Technip SA (TEC), which won a $730 million contract in Ghana, will double the size of its office in the West African nation within two years to capture more business as the oil exporter seeks to boost production.
Europe’s largest oilfield-services provider employs 33 people in Ghana, Stephane Sole, country managing director, said in an interview in the capital, Accra, yesterday. The Paris-based company opened an office in Ghana in 2009 and operates in Angola, Nigeria and Egypt. Sole declined to say how much Technip has invested in Ghana or estimate what potential revenue is.
“Ghana is the fastest-growing country in Africa for us in terms of local presence,” Sole said. “We have invested a lot and we want to develop a lot more. We are here for the long term.”
Ghana began exporting oil in 2010 from its Jubilee field and plans to more than double production to 250,000 barrels a day by 2021 from 102,000 barrels as the $4.5 billion offshore TEN project comes online in 2016. London-based Tullow Oil Plc (TLW), which operates Jubilee, plans to sell part of its stake in TEN later this month.

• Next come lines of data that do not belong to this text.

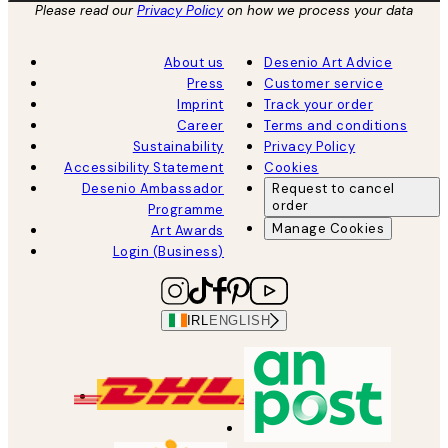
Please read our
Privacy Policy
on how we process your data
About us
Desenio Art Advice
Press
Customer service
Imprint
Track your order
Career
Terms and conditions
Sustainability
Privacy Policy
Accessibility Statement
Cookies
Desenio Ambassador
Request to cancel
order
Programme
Manage Cookies
Art Awards
Login (Business)
IRL
ENGLISH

Technip won last month a $730 million contract to install subsea equipment at TEN, which will produce about 80,000 barrels a day in 2016. The company started building a fabrication yard in 2009 in the western port town of Sekondi, 240 kilometers (149 miles) from the capital. It created a joint venture with the Ghana National Petroleum Corp. in November last year before completing a jumper, or flowline pipe, constructed with a majority of Ghanaian engineers, Sole said.

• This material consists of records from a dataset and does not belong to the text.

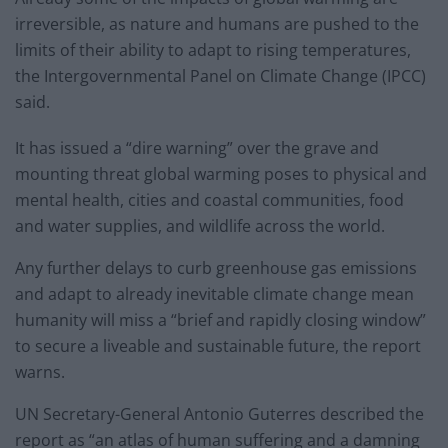
irreversible, as nature and humans are pushed to the
limits of their ability to adapt to rising temperatures,
the Intergovernmental Panel on Climate Change (IPCC)
said.
It has issued a “dire warning” over the grave and
mounting threat global warming poses to physical and
mental health, cities and coastal communities, food
and water supplies, and wildlife across the world.
Any further delays to curb greenhouse gas emissions
and adapt to already inevitable climate change mean
humanity will miss a “brief and rapidly closing window”
to secure a liveable and sustainable future, the report
warns.
UN Secretary-General Antonio Guterres described the
report as “an atlas of human suffering and a damning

Technip has agreements with contractors to manage the effect of the cedi’s decline, the third-worst performing African currency this year against the dollar, he said. The currency dropped 0.7 percent to 2.28 per dollar at 2:16 p.m. in Accra yesterday, extending the year’s decline to 16 percent.
Technip is working with two Ghanaian universities to train engineers to help it meet a local content law Parliament approved this week, Sole said. The regulation requires companies in the oil industry to have 90 percent of its staff to be citizens of Ghana within 10 years.
“We are already far above some requirements,” Sole said. “Our staff is already 85 percent Ghanaian. For us, it will be easy.”
Technip shares dropped 1.8 percent to 74.06 euros in Paris yesterday.